Estimate: | £300 - £500 |
Hammer price: | £240 |
HALL, Joseph (1574-1656). The Shaking of the Olive-Tree. The Remaining Works ... With Some Specialties of Divine Providence in his Life. Noted by His own Hand. Together with His Hard Measure: Written also by Himself. London: Printed by J. Cadwel for J. Crooke, 1660. 4to (213 x 160mm). Folding engraved frontispiece portrait of the author, title within double rule border, initials and ornaments, one-page of publisher's advertisements at the end (lightly spotted, stained and browned, mainly at margins). Modern calf, new foliate endpapers printed in colours. Provenance: Eric Gerald Stanley, Rawlinson and Bosworth Professor, University of Oxford (label); some sparse old annotation and amendments to the text.
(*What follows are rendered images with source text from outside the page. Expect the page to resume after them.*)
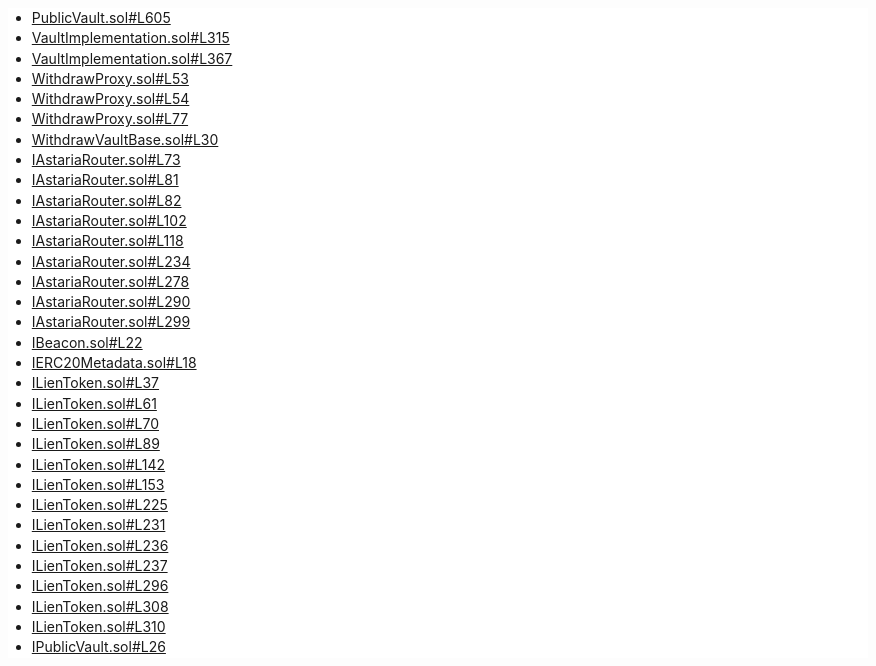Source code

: - [PublicVault.sol#L605](https://github.com/code-423n4/2023-01-astaria/tree/main/src/PublicVault.sol#L605)
- [VaultImplementation.sol#L315](https://github.com/code-423n4/2023-01-astaria/tree/main/src/VaultImplementation.sol#L315)
- [VaultImplementation.sol#L367](https://github.com/code-423n4/2023-01-astaria/tree/main/src/VaultImplementation.sol#L367)
- [WithdrawProxy.sol#L53](https://github.com/code-423n4/2023-01-astaria/tree/main/src/WithdrawProxy.sol#L53)
- [WithdrawProxy.sol#L54](https://github.com/code-423n4/2023-01-astaria/tree/main/src/WithdrawProxy.sol#L54)
- [WithdrawProxy.sol#L77](https://github.com/code-423n4/2023-01-astaria/tree/main/src/WithdrawProxy.sol#L77)
- [WithdrawVaultBase.sol#L30](https://github.com/code-423n4/2023-01-astaria/tree/main/src/WithdrawVaultBase.sol#L30)
- [IAstariaRouter.sol#L73](https://github.com/code-423n4/2023-01-astaria/tree/main/src/interfaces/IAstariaRouter.sol#L73)
- [IAstariaRouter.sol#L81](https://github.com/code-423n4/2023-01-astaria/tree/main/src/interfaces/IAstariaRouter.sol#L81)
- [IAstariaRouter.sol#L82](https://github.com/code-423n4/2023-01-astaria/tree/main/src/interfaces/IAstariaRouter.sol#L82)
- [IAstariaRouter.sol#L102](https://github.com/code-423n4/2023-01-astaria/tree/main/src/interfaces/IAstariaRouter.sol#L102)
- [IAstariaRouter.sol#L118](https://github.com/code-423n4/2023-01-astaria/tree/main/src/interfaces/IAstariaRouter.sol#L118)
- [IAstariaRouter.sol#L234](https://github.com/code-423n4/2023-01-astaria/tree/main/src/interfaces/IAstariaRouter.sol#L234)
- [IAstariaRouter.sol#L278](https://github.com/code-423n4/2023-01-astaria/tree/main/src/interfaces/IAstariaRouter.sol#L278)
- [IAstariaRouter.sol#L290](https://github.com/code-423n4/2023-01-astaria/tree/main/src/interfaces/IAstariaRouter.sol#L290)
- [IAstariaRouter.sol#L299](https://github.com/code-423n4/2023-01-astaria/tree/main/src/interfaces/IAstariaRouter.sol#L299)
- [IBeacon.sol#L22](https://github.com/code-423n4/2023-01-astaria/tree/main/src/interfaces/IBeacon.sol#L22)
- [IERC20Metadata.sol#L18](https://github.com/code-423n4/2023-01-astaria/tree/main/src/interfaces/IERC20Metadata.sol#L18)
- [ILienToken.sol#L37](https://github.com/code-423n4/2023-01-astaria/tree/main/src/interfaces/ILienToken.sol#L37)
- [ILienToken.sol#L61](https://github.com/code-423n4/2023-01-astaria/tree/main/src/interfaces/ILienToken.sol#L61)
- [ILienToken.sol#L70](https://github.com/code-423n4/2023-01-astaria/tree/main/src/interfaces/ILienToken.sol#L70)
- [ILienToken.sol#L89](https://github.com/code-423n4/2023-01-astaria/tree/main/src/interfaces/ILienToken.sol#L89)
- [ILienToken.sol#L142](https://github.com/code-423n4/2023-01-astaria/tree/main/src/interfaces/ILienToken.sol#L142)
- [ILienToken.sol#L153](https://github.com/code-423n4/2023-01-astaria/tree/main/src/interfaces/ILienToken.sol#L153)
- [ILienToken.sol#L225](https://github.com/code-423n4/2023-01-astaria/tree/main/src/interfaces/ILienToken.sol#L225)
- [ILienToken.sol#L231](https://github.com/code-423n4/2023-01-astaria/tree/main/src/interfaces/ILienToken.sol#L231)
- [ILienToken.sol#L236](https://github.com/code-423n4/2023-01-astaria/tree/main/src/interfaces/ILienToken.sol#L236)
- [ILienToken.sol#L237](https://github.com/code-423n4/2023-01-astaria/tree/main/src/interfaces/ILienToken.sol#L237)
- [ILienToken.sol#L296](https://github.com/code-423n4/2023-01-astaria/tree/main/src/interfaces/ILienToken.sol#L296)
- [ILienToken.sol#L308](https://github.com/code-423n4/2023-01-astaria/tree/main/src/interfaces/ILienToken.sol#L308)
- [ILienToken.sol#L310](https://github.com/code-423n4/2023-01-astaria/tree/main/src/interfaces/ILienToken.sol#L310)
- [IPublicVault.sol#L26](https://github.com/code-423n4/2023-01-astaria/tree/main/src/interfaces/IPublicVault.sol#L26)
FIRST EDITION of this collection of posthumous writings by an author renowned, amongst other things, for his innovative satires based on Latin models. Among the other more notable pieces included here are 'The Womens[sic] Vail: or a Discourse Concerning the Necessity, or Expedience of the Close-Covering of the Heads of Women ... Occasioned by an offence unjustly taken at a Modest Dresse', 'Certain Irrefragable Propositions worthy of Serious Consideration' and the autobiographical 'Observations Of some Specialties of Divine Providence in the Life of Jos. Hall, Bishop of Norwich' and 'His Hard Measure'. Thomas Fuller wrote of the author in his Worthies of England: "He was commonly called our English Seneca, for the purenesse, plainnesse, and fulnesse of his style. Not unhappy at Controversies, more happy at Comments, very good in his Characters, better in his Sermons, best of all in his Meditations." "As a theological writer Hall occupies a middle place between Bishop Andrewes and Jeremy Taylor. He had somewhat of the pungent quaintness of Andrewes, without being so grotesque; and much of the eloquence and power of learned illustration of Taylor ... He was not free from the tendency to scurrility when arguing against the Roman church, though he did much to raise the tone of the English controversialists against Rome" (DNB). Lowndes IV, 979; Wing H416; not in Brunet.